The institute has been nurturing new ideas through its Centre For Innovation (CFI), where students work on projects based on their passion. In 2015, the pre-incubation initiative conceived a plan to convert some of these projects into commercial start-ups. The centre was restructured into a full-fledged campus pre-incubator in 2017, where students would work together under a Cohort model for which they could apply twice a year. Nirmaan offers seed funding as a grant from the alumni fund, and CSR funding. It also has mentors from the alumni who voluntarily guide the start-ups.
Nirmaan has been doing some experimentation on what works and what doesn't, and is figuring out how to deal with incubation teams, as academics is top priority for students and they are working on start-ups ony as a secondary activity.
“We cannot impose the same conditions that are demanded of full-time start-ups. We have now come up with a model in which we can manage these things. Having put this in place, we are looking at scaling up the operations in 2020-21,” said Seshadri.
"We want to reach about 100 teams in our pipeline by 2021. The typical conversion we have seen is that if you have 100 teams, about 30-40 will launch as a start-up. We are looking at 30-40 teams to be launched as start-ups from the programme by 2021, per year," he said.
The centre has so far supported 80-odd teams of which 30-35 may have moved out after graduation. Of this, around 12-15 have launched their companies. Around 50 teams are active in the pre-incubation programme at present.
Pre-incubation is needed to meet the plethora of challenges that a start-up faces even before it gets into the regulatory work necessary for registration. Nirmaan encourages its students to first work on identifying market segmentation, figuring out the customer and what it takes to give a full product or solution to the customer. Ideally, a start-up would register as a company only if it has found an offering somebody is willing to pay for.
The venture will graduate from Nirmaan either by registering as a start-up and move out or when the students graduate from the institute.

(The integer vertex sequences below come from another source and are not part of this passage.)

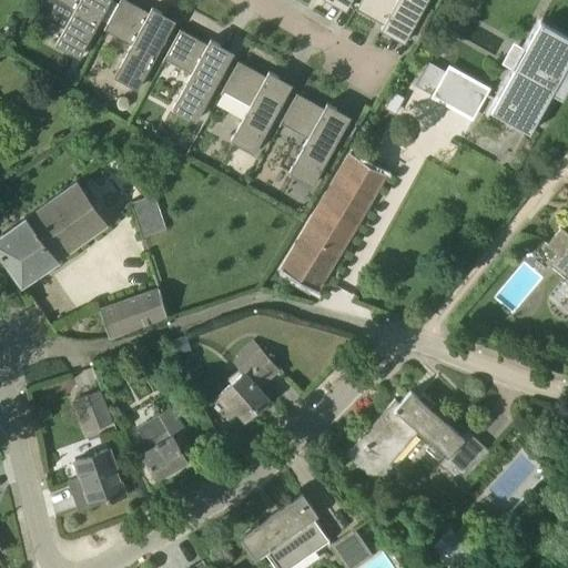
[(79,57),(110,0),(58,0),(74,9),(56,44),(79,57)]
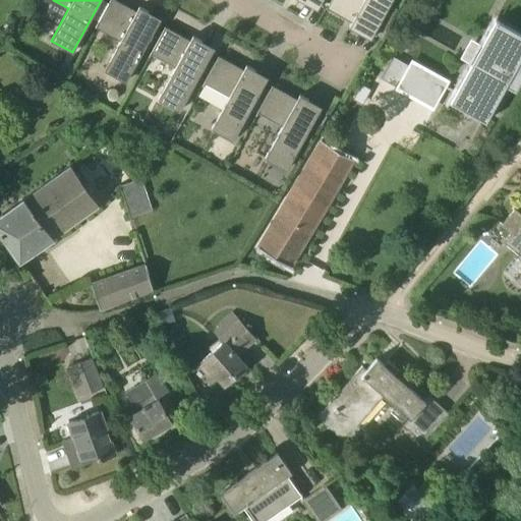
[(126,81),(156,29),(143,21),(149,11),(139,7),(137,11),(116,0),(110,0),(97,24),(122,38),(105,70),(126,81)]
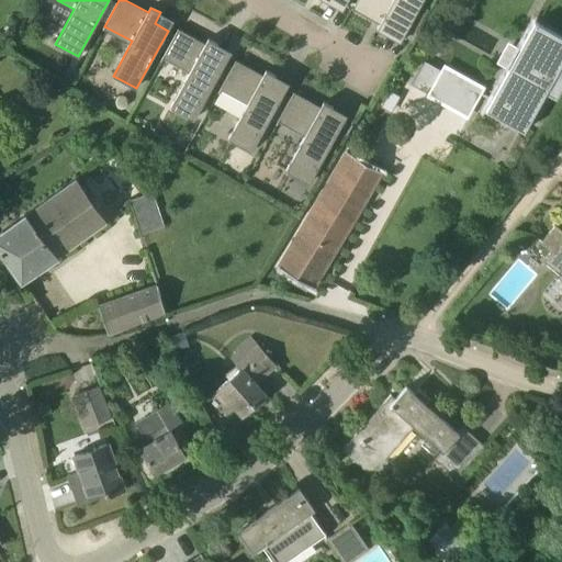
[(393,24),(406,31),(423,0),(357,0),(352,10),(380,24),(377,30),(386,35),(393,24)]
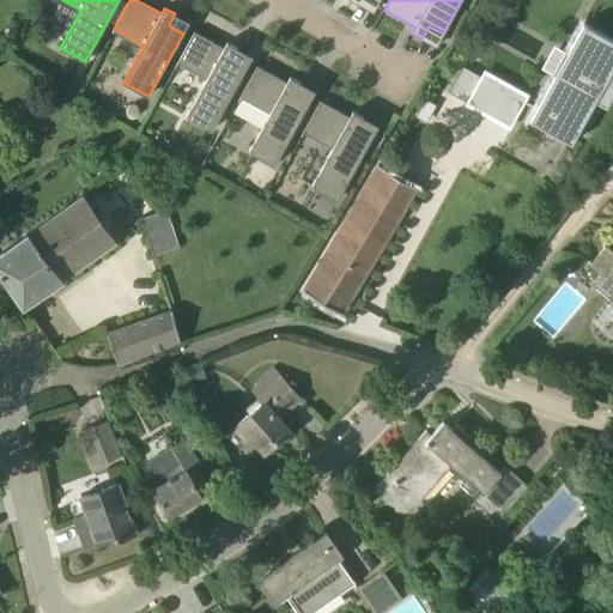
[(576,58),(563,80),(554,76),(536,108),(536,109),(529,121),(571,144),(578,133),(580,131),(595,102),(606,108),(612,95),(612,74),(611,74),(612,68),(612,40),(583,24),(568,53),(576,58)]
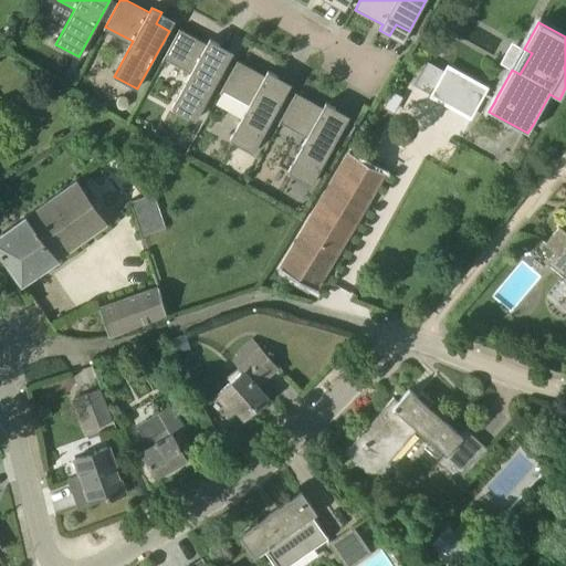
[(195,121),(227,63),(213,55),(220,44),(210,39),(207,44),(180,29),(164,59),(191,73),(171,108),(195,121)]
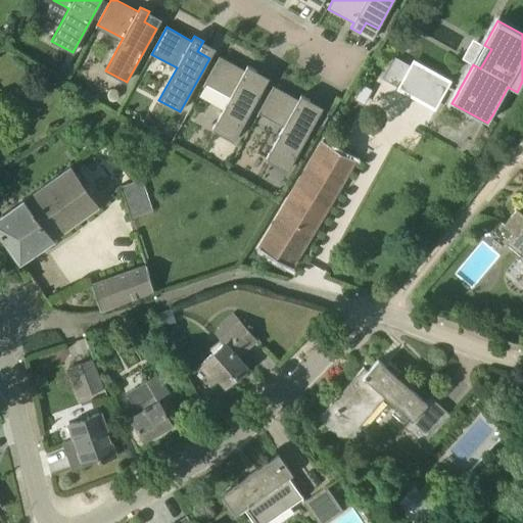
[(234,141),(264,88),(251,81),(256,70),(247,65),(245,70),(220,56),(205,84),(230,97),(212,129),(234,141)]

Those who register the start-up as a company can go to IIT Madras Incubation Cell (IITMIC) or other incubators across the country. Nirmaan has been working with the Centre for Innovation Incubation and Entrepreneurship (CIIE), IIM Ahmedabad; NSRCEL of IIM Bengaluru, and others.
Going forward, Nirmaan will raise money from the CSR funds and alumni to support the teams as plans are to increase the grant to Rs 5 lakh per team from Rs 2.5 lakh currently. It would also look at initiating a programme to offer a stipend to teams whose students have graduated but need some more time to launch their start-ups.
Successful start-ups from Nirmaan include Tan90, which is developing portable cold storage that runs off-grid with zero-carbon emission. It has raised funds at a valuation of around Rs 7-8 crore. Then there are Melvano, an intelligence social network for entrance exams, and Involve, a peer-to-peer learning company, DbyT Dynamics, which has developed an e-bike, and Digital Flora, which is into agrotech.
The challenge is that the start-ups with commercially potential are often abandoned once the team decides to move on for further studies, said Seshadri.